> _Exercise materials_
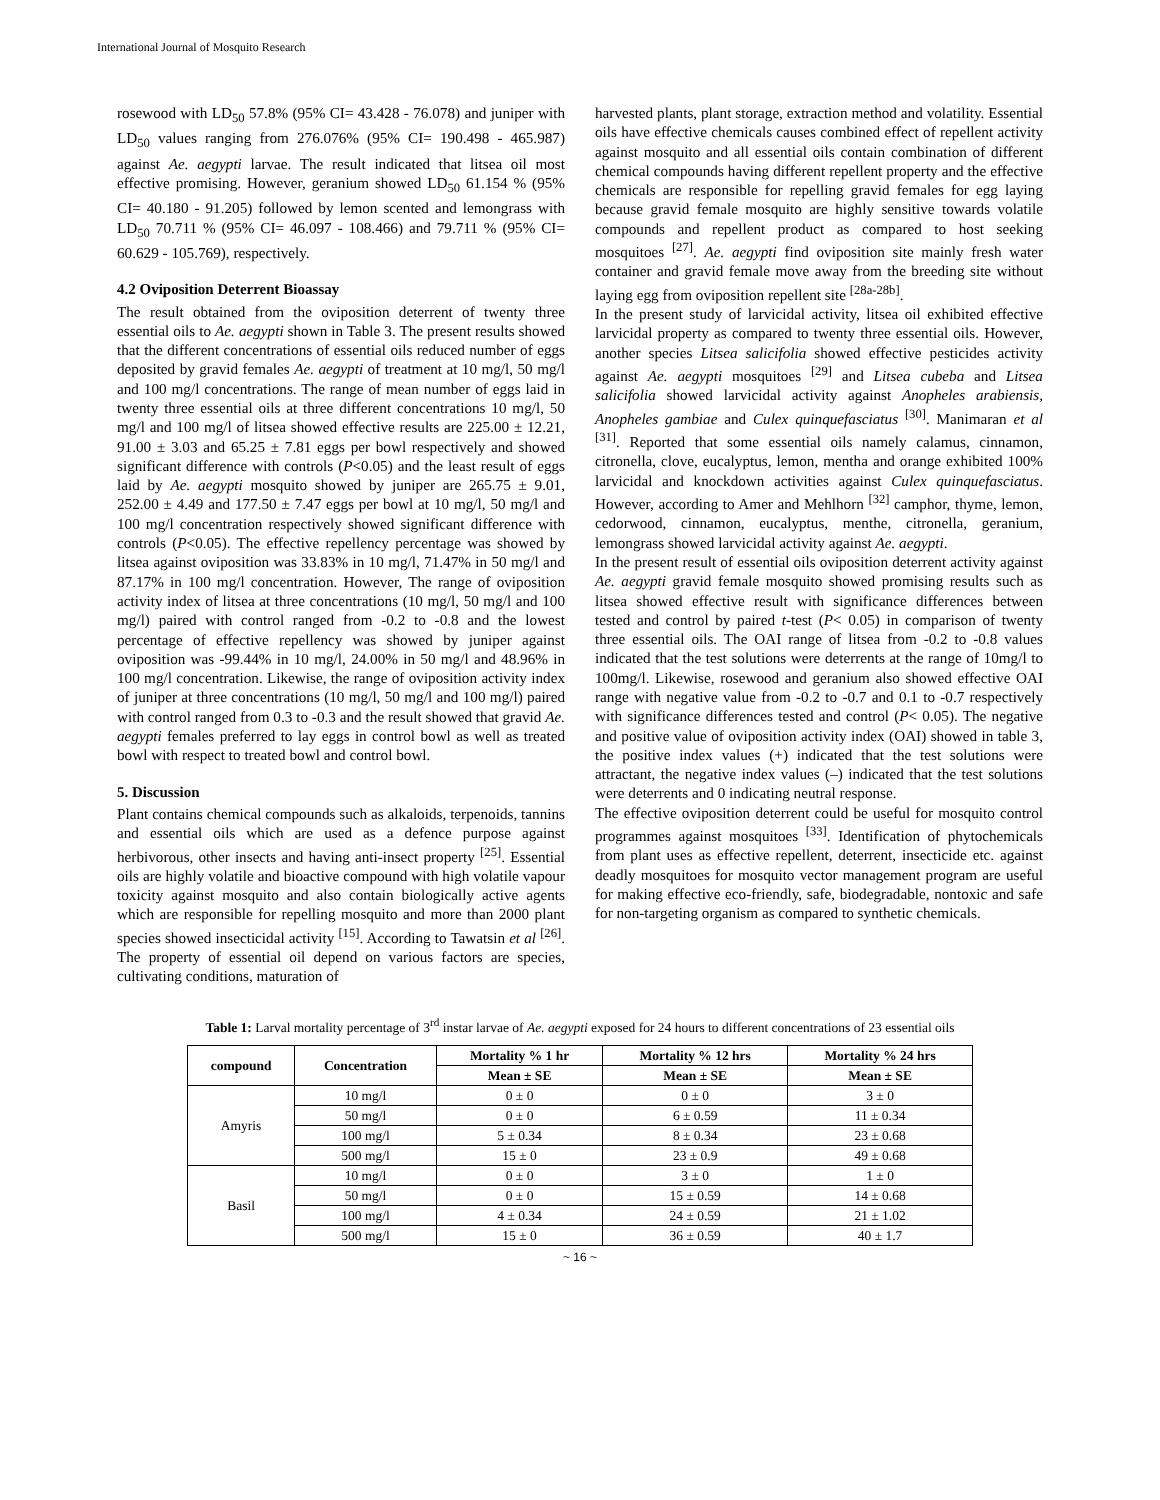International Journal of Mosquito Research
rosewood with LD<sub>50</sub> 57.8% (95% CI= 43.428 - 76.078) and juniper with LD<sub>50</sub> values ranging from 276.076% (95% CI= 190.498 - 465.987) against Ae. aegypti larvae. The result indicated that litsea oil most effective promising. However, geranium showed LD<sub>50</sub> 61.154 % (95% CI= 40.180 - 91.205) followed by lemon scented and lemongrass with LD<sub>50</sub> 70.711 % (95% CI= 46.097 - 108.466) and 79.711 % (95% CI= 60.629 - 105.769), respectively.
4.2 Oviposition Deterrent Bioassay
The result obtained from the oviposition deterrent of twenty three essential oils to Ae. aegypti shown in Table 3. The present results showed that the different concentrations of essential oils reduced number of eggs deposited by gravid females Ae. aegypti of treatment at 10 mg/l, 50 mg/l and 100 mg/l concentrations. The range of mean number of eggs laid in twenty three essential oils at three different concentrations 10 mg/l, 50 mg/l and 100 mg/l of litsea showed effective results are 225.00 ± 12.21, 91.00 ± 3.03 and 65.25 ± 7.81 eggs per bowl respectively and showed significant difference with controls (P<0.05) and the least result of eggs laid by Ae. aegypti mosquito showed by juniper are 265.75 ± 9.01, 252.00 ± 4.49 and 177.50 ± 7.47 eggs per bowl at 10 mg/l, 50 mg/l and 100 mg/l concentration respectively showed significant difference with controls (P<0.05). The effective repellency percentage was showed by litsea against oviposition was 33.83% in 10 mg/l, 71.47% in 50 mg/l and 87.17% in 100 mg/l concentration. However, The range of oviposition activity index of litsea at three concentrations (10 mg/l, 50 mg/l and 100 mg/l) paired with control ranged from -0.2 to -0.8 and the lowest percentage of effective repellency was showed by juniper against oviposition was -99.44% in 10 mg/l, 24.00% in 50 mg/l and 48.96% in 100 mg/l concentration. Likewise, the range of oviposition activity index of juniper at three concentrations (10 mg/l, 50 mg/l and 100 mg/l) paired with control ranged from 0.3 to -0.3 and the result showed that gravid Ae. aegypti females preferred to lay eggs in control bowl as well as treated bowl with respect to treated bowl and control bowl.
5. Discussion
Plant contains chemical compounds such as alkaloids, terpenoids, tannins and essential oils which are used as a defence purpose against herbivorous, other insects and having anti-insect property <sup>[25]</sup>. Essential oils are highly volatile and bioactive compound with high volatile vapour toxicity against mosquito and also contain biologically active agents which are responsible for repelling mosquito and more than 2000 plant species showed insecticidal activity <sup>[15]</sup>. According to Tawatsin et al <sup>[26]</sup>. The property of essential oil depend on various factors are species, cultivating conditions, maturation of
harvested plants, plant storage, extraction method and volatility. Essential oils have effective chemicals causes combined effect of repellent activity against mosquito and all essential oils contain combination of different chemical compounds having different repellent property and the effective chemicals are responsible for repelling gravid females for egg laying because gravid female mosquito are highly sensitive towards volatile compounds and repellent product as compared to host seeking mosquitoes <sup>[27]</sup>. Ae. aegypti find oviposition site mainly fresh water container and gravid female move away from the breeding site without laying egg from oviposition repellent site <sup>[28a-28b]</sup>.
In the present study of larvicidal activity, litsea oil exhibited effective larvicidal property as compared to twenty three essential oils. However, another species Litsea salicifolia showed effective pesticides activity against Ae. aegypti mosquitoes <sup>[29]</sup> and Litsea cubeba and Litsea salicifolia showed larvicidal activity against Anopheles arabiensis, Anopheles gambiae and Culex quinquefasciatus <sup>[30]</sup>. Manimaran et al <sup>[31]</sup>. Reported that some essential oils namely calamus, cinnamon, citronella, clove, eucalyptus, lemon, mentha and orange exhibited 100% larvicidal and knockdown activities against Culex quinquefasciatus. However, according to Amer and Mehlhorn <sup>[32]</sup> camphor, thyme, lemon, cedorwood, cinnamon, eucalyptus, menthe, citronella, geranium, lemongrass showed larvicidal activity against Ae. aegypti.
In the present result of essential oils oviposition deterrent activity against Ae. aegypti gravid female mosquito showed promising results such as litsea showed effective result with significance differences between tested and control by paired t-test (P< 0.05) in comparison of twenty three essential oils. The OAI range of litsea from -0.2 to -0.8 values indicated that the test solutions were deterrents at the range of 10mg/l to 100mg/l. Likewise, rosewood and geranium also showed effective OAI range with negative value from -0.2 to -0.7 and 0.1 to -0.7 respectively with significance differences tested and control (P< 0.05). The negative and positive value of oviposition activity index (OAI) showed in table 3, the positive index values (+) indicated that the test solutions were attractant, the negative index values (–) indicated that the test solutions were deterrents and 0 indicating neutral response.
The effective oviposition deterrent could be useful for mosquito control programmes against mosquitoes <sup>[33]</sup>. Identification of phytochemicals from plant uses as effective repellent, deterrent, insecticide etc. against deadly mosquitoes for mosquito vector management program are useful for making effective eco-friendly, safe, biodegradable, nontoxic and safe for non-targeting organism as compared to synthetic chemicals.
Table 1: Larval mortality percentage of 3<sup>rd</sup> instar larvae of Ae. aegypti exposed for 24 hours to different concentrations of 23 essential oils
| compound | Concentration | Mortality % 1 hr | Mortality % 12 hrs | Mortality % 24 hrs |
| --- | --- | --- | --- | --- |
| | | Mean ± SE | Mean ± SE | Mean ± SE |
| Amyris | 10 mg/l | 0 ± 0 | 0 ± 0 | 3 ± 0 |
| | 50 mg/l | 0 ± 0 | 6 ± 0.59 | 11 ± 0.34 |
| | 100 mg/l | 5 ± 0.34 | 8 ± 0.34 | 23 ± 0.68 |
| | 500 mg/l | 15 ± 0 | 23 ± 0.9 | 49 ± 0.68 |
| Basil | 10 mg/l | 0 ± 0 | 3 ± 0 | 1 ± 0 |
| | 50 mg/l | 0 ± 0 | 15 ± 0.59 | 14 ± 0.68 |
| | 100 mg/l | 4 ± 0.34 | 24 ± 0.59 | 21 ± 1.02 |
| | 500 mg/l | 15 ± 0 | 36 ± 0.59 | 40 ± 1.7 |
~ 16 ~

==

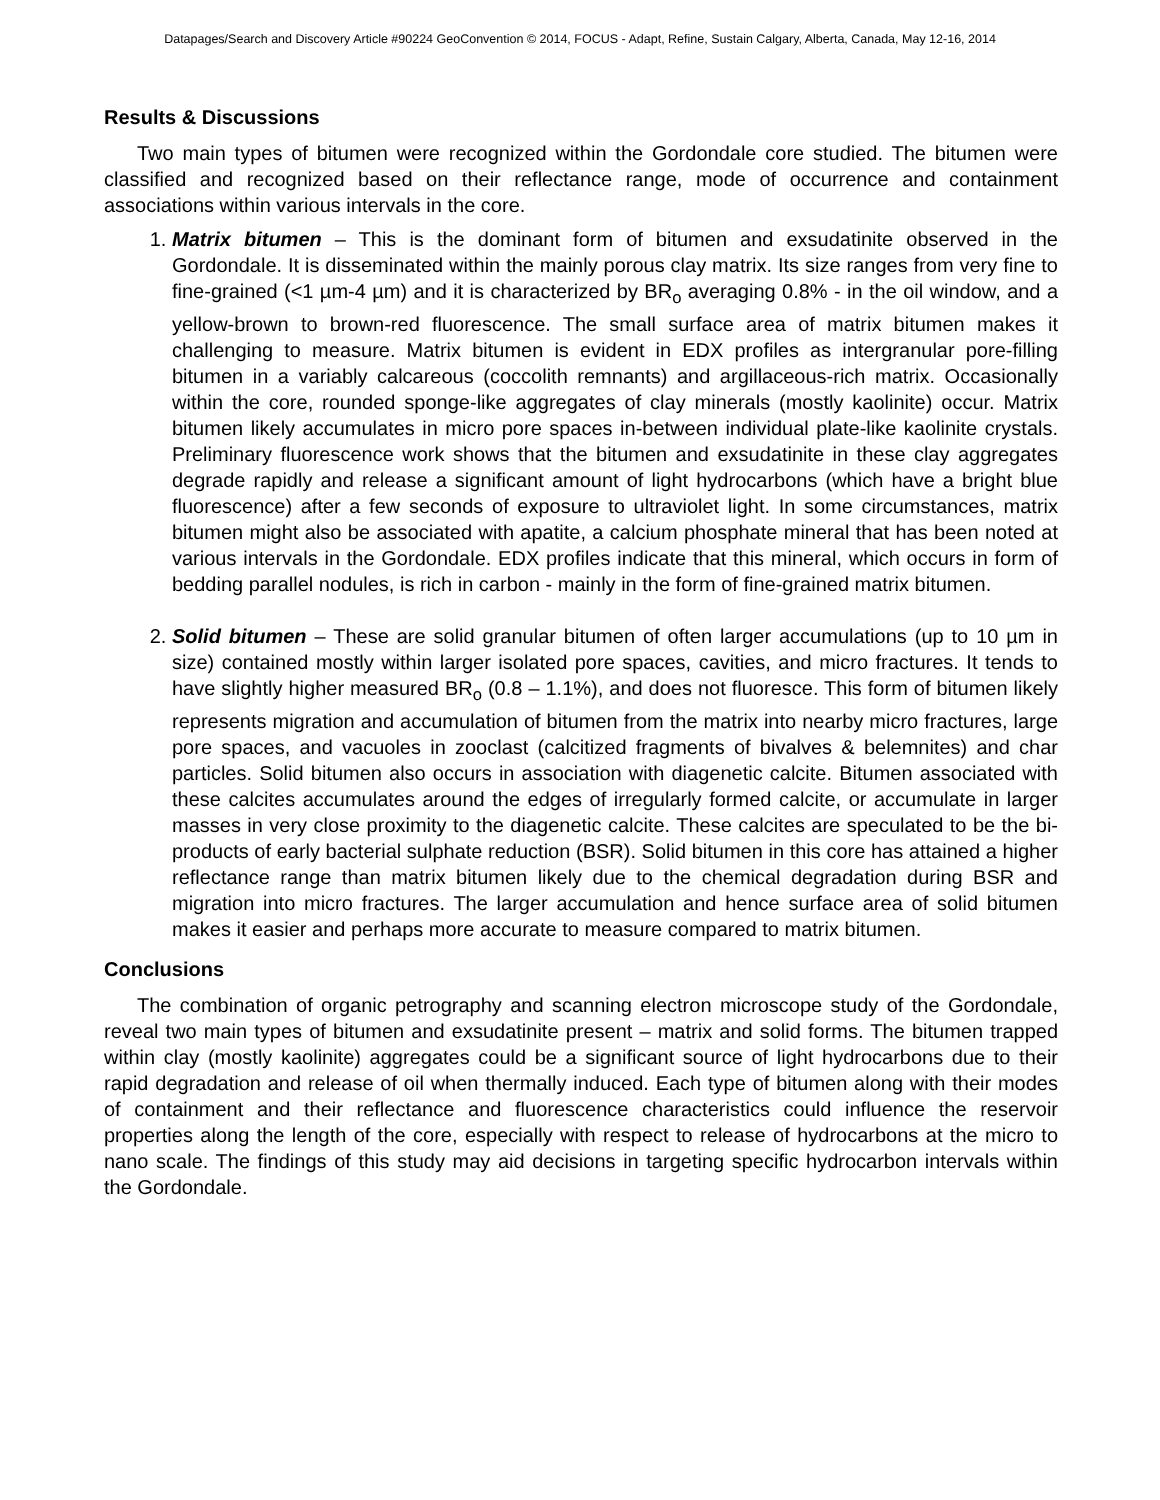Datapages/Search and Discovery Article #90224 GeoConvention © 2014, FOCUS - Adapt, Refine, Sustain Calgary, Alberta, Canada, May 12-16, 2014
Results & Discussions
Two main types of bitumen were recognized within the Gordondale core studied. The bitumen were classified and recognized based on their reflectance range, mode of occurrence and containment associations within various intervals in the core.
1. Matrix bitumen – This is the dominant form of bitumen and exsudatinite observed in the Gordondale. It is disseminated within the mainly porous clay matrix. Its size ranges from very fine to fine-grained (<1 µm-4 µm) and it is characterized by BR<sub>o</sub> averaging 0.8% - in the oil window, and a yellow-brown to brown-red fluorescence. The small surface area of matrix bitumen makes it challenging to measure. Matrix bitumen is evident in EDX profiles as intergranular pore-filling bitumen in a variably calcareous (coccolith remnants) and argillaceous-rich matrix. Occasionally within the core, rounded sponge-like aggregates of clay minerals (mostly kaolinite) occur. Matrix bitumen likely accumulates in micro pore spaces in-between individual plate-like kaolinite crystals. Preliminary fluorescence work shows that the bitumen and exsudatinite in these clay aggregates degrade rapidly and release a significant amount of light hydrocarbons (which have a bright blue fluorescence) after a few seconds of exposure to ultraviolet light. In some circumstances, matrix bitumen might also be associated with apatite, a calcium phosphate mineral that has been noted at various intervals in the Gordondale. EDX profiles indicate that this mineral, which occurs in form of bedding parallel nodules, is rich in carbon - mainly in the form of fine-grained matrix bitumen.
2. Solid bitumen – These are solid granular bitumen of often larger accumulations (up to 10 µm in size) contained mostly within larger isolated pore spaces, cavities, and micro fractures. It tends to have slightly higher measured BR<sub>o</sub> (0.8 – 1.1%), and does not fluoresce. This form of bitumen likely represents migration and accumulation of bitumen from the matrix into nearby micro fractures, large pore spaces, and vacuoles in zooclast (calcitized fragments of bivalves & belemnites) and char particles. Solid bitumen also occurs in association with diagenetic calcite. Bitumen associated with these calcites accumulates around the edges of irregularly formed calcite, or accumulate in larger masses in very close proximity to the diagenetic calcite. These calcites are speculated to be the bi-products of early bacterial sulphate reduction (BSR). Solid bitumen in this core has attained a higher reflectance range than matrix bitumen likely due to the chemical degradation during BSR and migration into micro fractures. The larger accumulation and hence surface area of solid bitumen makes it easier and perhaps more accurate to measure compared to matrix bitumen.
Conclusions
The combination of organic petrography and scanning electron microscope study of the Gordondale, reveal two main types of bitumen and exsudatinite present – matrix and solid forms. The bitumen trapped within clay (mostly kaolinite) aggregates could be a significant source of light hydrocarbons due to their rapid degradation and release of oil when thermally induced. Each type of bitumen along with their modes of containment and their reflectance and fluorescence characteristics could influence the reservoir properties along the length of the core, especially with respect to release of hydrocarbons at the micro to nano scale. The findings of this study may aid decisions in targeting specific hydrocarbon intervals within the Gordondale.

...

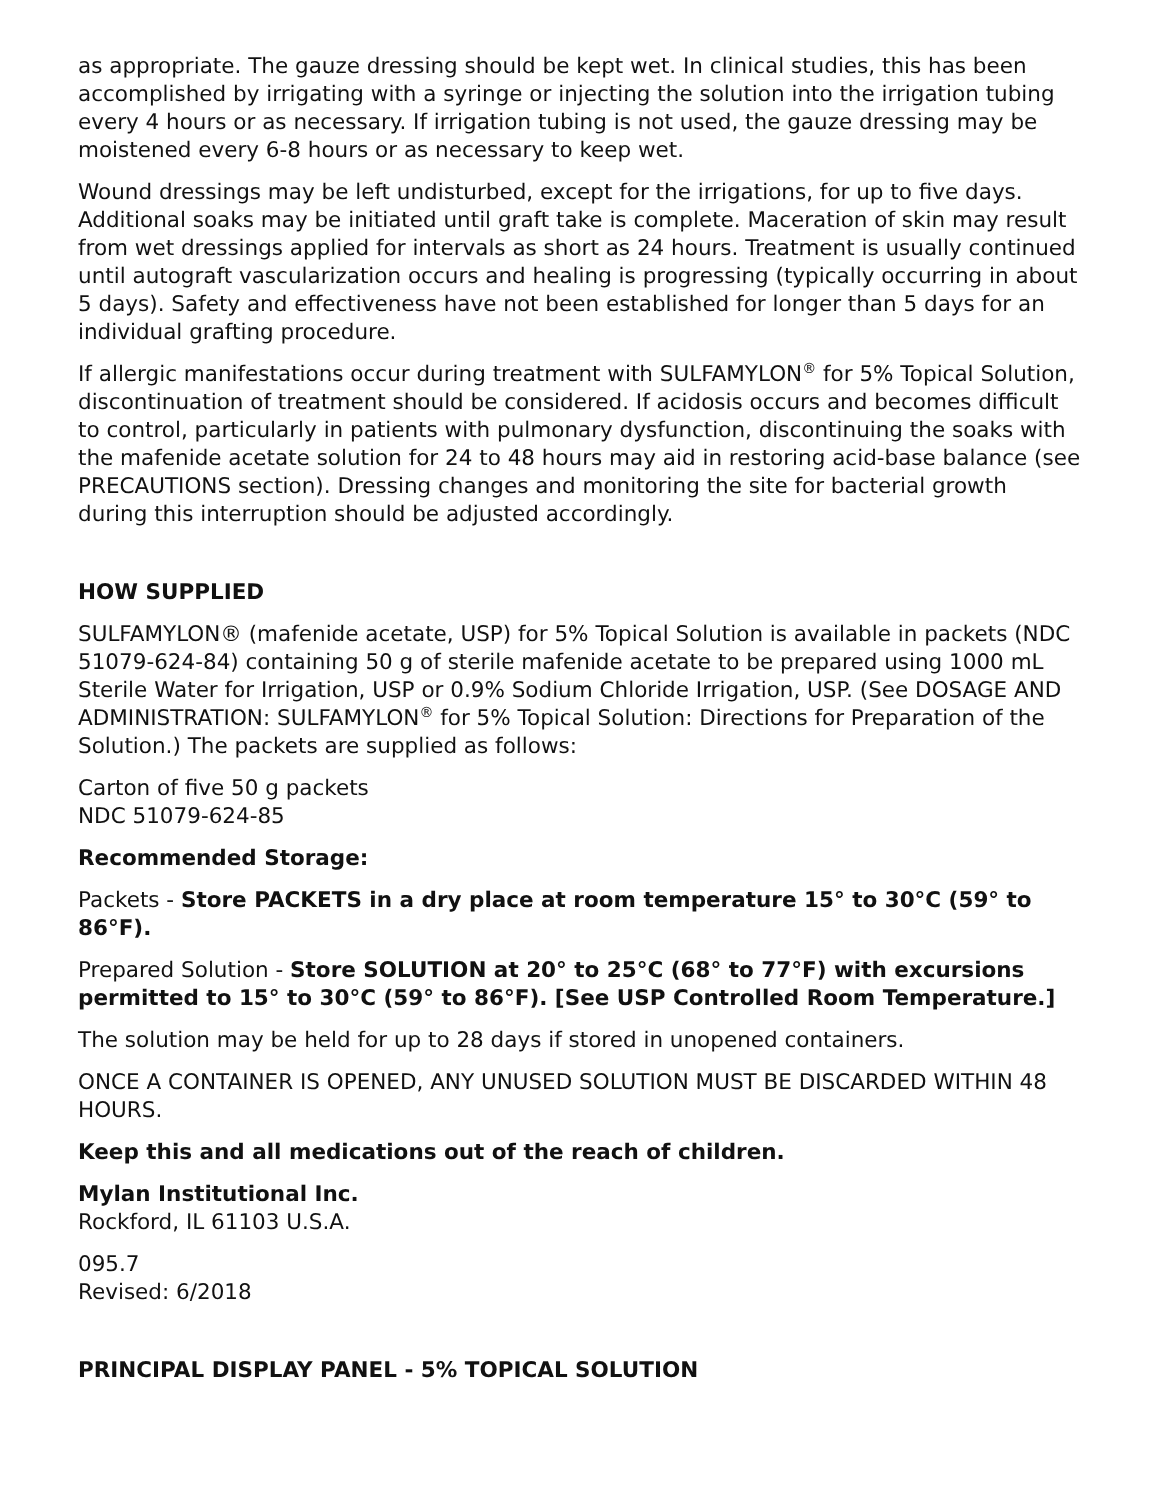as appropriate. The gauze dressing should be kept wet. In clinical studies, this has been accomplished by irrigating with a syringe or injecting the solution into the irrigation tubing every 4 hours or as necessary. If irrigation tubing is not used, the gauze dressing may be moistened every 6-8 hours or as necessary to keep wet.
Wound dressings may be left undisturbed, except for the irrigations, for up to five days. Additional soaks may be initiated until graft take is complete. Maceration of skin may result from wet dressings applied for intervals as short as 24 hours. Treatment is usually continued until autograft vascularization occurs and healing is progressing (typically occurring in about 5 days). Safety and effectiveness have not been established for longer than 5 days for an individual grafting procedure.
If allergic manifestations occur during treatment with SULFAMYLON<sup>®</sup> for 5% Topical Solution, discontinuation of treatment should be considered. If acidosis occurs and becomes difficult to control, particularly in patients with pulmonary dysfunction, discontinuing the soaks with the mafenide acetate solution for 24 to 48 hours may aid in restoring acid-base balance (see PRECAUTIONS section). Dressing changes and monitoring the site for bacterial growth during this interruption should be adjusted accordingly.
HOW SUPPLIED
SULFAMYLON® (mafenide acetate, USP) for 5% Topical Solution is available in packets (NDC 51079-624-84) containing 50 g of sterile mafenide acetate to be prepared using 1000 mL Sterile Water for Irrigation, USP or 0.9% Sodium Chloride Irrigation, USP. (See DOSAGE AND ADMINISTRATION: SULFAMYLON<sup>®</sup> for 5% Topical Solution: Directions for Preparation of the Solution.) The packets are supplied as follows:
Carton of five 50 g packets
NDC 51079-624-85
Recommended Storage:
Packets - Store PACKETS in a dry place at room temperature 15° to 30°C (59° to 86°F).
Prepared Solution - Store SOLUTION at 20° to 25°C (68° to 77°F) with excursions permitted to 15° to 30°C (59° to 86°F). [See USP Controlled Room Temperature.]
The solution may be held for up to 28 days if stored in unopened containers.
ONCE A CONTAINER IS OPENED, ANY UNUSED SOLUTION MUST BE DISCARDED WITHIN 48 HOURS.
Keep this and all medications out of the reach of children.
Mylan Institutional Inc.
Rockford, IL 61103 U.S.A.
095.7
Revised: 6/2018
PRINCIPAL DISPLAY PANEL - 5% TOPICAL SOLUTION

> _Assigned task_
From the listing above, copy every line that holds the string "days".

> _Answer box_
Wound dressings may be left undisturbed, except for the irrigations, for up to five days. Additional soaks may be initiated until graft take is complete. Maceration of skin may result from wet dressings applied for intervals as short as 24 hours. Treatment is usually continued until autograft vascularization occurs and healing is progressing (typically occurring in about 5 days). Safety and effectiveness have not been established for longer than 5 days for an individual grafting procedure.
The solution may be held for up to 28 days if stored in unopened containers.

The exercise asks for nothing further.